##### EXTRAIT #####

« La liberté, ce bien qui fait jouir des autres biens », écrivait Montesquieu. Et Tocqueville : « Qui cherche dans la liberté autre chose qu’elle même est fait pour servir ». Qui s’intéresse aujourd’hui à la liberté ? A celle qui ne se confond pas avec le libéralisme économique, dont on mesure combien il peut être source de prospérité mais aussi d’inégalités et de contraintes sociales ? A celle qui fonde le respect de la vie privée et la participation authentique à la vie publique ? La liberté devrait être au cœur de la démocratie et de l’Etat de droit. En même temps, elle ne peut être maintenue et garantie que par la vigilance et l’action des individus. Ils ne sauraient en être simples bénéficiaires ou rentiers, ils doivent non seulement l’exercer mais encore surveiller attentivement ses conditions d’exercice. Tâche d’autant plus nécessaire dans une période où les atteintes qui lui sont portées sont aussi insidieuses que multiples.


lundi 20 mars 2023

Conseil d'État : un arrêt sur les arrêts


Cabu nous a quittés il y a huit ans, mais on croise parfois, jusque dans la jurisprudence du Conseil d'État, le fantôme errant de l'un de ses héros. L'arrêt rendu le 17 mars 2023 écarte ainsi le recours  déposé par une sorte d'Adjudant Kronenbourg, M. C., contre la sanction de vingt jours d'arrêts qui lui a été infligée, "pour avoir tenu de façon récurrente des propos inconvenants et misogynes à l'encontre de ses subordonnées."

 

Les sanctions disciplinaires dans les forces armées 


Le régime juridique des sanctions disciplinaires dans les forces armées s'est considérablement rapproché, dans les années récentes, du droit commun de la fonction publique. L'article L 4137-2 du code de la défense dresse ainsi une liste précise des sanctions applicables aux militaires. Elles se divisent en trois groupes. Les plus graves, celles du troisième groupe, comportent le retrait d'emploi ou la radiation des cadres (ou la résiliation du contrat si le militaire concerné a un statut contractuel). Le second groupe vise l'abaissement d'échelon, l'exclusion temporaire ou la radiation du tableau d'avancement. A dire vrai, ces deux groupes de sanctions ne se différencient guère de celles qui peuvent être prononcées à l'égard des fonctionnaires civils.

##### DONNÉES FOURNIES #####

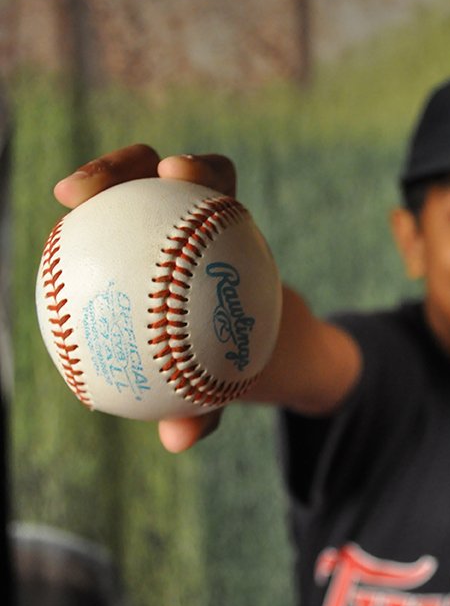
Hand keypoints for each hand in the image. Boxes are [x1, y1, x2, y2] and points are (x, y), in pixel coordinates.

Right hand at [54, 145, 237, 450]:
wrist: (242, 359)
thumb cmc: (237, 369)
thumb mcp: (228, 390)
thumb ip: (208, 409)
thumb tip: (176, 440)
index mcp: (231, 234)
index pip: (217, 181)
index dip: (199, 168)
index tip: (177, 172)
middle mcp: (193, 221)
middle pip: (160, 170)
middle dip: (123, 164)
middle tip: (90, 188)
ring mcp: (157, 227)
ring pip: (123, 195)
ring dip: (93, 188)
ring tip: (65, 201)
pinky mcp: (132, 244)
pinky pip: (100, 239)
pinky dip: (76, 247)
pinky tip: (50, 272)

#####

CONSIGNES
- A) D'après l'extrait, quel article du code de la défense établit la liste des sanctions applicables aux militaires ?
- B) Indiquez si chacune des affirmations suivantes concorde avec l'extrait en répondant par oui ou non, puis citez mot pour mot le passage décisif : (i) les sanctions du troisième groupe sont les plus graves ; (ii) l'arrêt du Conseil d'État a été rendu le 20 mars 2023 ; (iii) l'abaissement d'échelon relève du second groupe.

RÉPONSES
- A) L'article L 4137-2 du code de la défense.

- B)
(i) Oui : « Les plus graves, celles du troisième groupe ».
(ii) Non : « L'arrêt rendu le 17 mars 2023 ».
(iii) Oui : « Le second groupe vise l'abaissement d'échelon ».